To identify where a function's output might be maximized (or minimized), we look to where these partial derivatives equal zero. These points, known as critical points, give us a foundation to explore potential maxima or minima of the function. For our profit function, the partial derivatives are:

• The partial derivative with respect to x: \(\frac{\partial P}{\partial x} = -2x - y + 140\).
• The partial derivative with respect to y: \(\frac{\partial P}{\partial y} = -4y - x + 210\).

Finding where these two partial derivatives are equal to zero allows us to explore the critical points essential for maximizing profit.
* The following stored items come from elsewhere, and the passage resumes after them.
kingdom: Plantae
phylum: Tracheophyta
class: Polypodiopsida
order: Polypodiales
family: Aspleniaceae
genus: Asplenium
Constraints are conditions that must be satisfied for any proposed solution to be considered valid. In optimization problems like ours, constraints define the limits within which the solution must lie. Here, our constraints come from the physical limitation of the warehouse and the non-negative requirement on tables:

• The warehouse constraint: \(x + y \leq 90\) ensures you don't exceed capacity.
• The non-negativity constraints: \(x \geq 0\) and \(y \geq 0\) ensure we can't have negative quantities of tables produced.

These constraints outline what is known as the feasible region—an area within which any solution must fall.

All calculations, including finding potential maxima, must respect these constraints to ensure a valid and implementable solution.

In optimization, critical points are specific points within the domain of the function where the rate of change of the function is zero. These points provide valuable insights into where potential maxima or minima might occur.

For our profit maximization problem, we find critical points by setting the partial derivatives equal to zero:

• \(-2x - y + 140 = 0\)
• \(-4y - x + 210 = 0\)

Solving this system of equations gives us \(x = 70\) and \(y = 35\). However, once found, it's crucial to check these points against the constraints to ensure they lie within our feasible region. For instance, even though \(x = 70\) and \(y = 35\) are mathematically derived as critical, they exceed the allowable warehouse capacity, proving them non-feasible in this problem.

The feasible region in an optimization problem is the collection of all possible points that satisfy the problem's constraints. It's a critical concept since any optimal solution must lie within this specified area.

In our case, the feasible region is defined by the following inequalities:

• \(x + y \leq 90\)
• \(x \geq 0\)
• \(y \geq 0\)

This region is often represented as an area on a graph where solutions can "live," bounded by these constraints. For this problem, several key points on the edges of this region are tested. They are boundary cases like \(x = 90, y = 0\) or \(x = 60, y = 30\), which are practical to test for maximization.

The feasible region thus acts like a filter, narrowing down viable solution candidates by eliminating those that don't comply with all constraints.